Base ha recentemente affermato che si concentrerà sullo sviluppo di dApp che forniscano soluzioni reali agli utenti e non sul lancio di un token nativo.
Il fondatore di Base, Jesse Pollak, si è rivolto a X (ex Twitter) per confermare che la rete Layer 2 non ha intenzione di lanciare un token nativo nel prossimo futuro. Secondo il post di Pollak, Base si concentrerà sullo sviluppo di applicazioni decentralizzate (dApp) che offrano soluzioni pratiche ed efficaci per gli utenti, piuttosto che concentrarsi sul lancio di un token nativo.
Questa decisione ha generato un ampio dibattito nella comunità delle criptovalute, soprattutto considerando l'ascesa dei token nativi di altre piattaforme blockchain.
La visione di Base va oltre i token
Operando come soluzione di scalabilità Layer 2 per Ethereum, Base cerca di migliorare l'accessibilità e l'efficienza delle transazioni sulla blockchain. Pollak ha spiegato che la missione di Base è portare un miliardo di persone nel mondo della blockchain e del Web3, concentrandosi sulla creazione di un ambiente in cui gli sviluppatori possano creare applicazioni che abbiano un vero impatto sulla vita quotidiana degli utenti. Pertanto, invece di concentrarsi sulla creazione di un token, la strategia si basa sul fornire agli sviluppatori gli strumenti necessari per creare dApp efficaci e attraenti.
Nel suo post, Pollak ha sottolineato che avviare lo sviluppo della rete L2 senza un token nativo ha permesso loro di concentrarsi sulla "soluzione di problemi reali" piuttosto che sulla complessità del prezzo di un asset.

Pertanto, sebbene molti progetti cerchino di massimizzare la propria capitalizzazione attraverso l'emissione di un token nativo, il fondatore di Base ritiene che la cosa più importante per il progetto sia concentrarsi su prodotti che piacciono agli utenti e che sono loro utili.

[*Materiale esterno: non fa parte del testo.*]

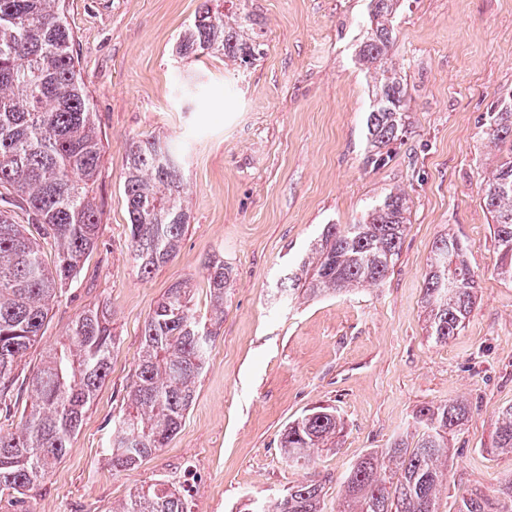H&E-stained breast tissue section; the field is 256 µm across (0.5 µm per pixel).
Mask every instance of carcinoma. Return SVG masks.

Incoraggiare la partecipazione della comunità degli sviluppatori
Oltre a sviluppare applicazioni che forniscano valore e utilità agli utenti, Pollak ha osservato che Base si concentrerà sull'incoraggiare la partecipazione degli sviluppatori al suo ecosistema blockchain.
Nell'agosto 2024, la rete Base contava quasi 4000 sviluppatori, posizionandola come il secondo hub di sviluppatori più grande dopo la rete Ethereum. Questa crescita è completata da un impressionante coinvolgimento degli utenti e da un valore totale bloccato (TVL) di oltre 3.600 miliardi di dollari depositati nella DeFi, riflettendo la sua importanza tra le reti Layer 2.
Cos'è la rete Base?
La rete Base, sviluppata come Layer 2 su Ethereum, svolge un ruolo cruciale nell’ecosistema blockchain. Questa blockchain decentralizzata open source è stata sviluppata per affrontare la scalabilità e i limiti di costo affrontati da Ethereum, utilizzando la tecnologia Optimistic Rollups per elaborare le transazioni in modo più rapido, economico ed efficiente. Grazie ai vantaggi che offre a utenti e sviluppatori, Base si è posizionata come uno dei leader nel settore delle criptovalute.
L’importanza di Base risiede non solo nella sua capacità di ridurre le commissioni di transazione, ma anche nella sua attenzione a incoraggiare la partecipazione della comunità di utenti e sviluppatori, facilitando la creazione di applicazioni decentralizzate (dApp) e migliorando l’accessibilità per tutti i partecipanti all’interno dell’ecosistema digitale.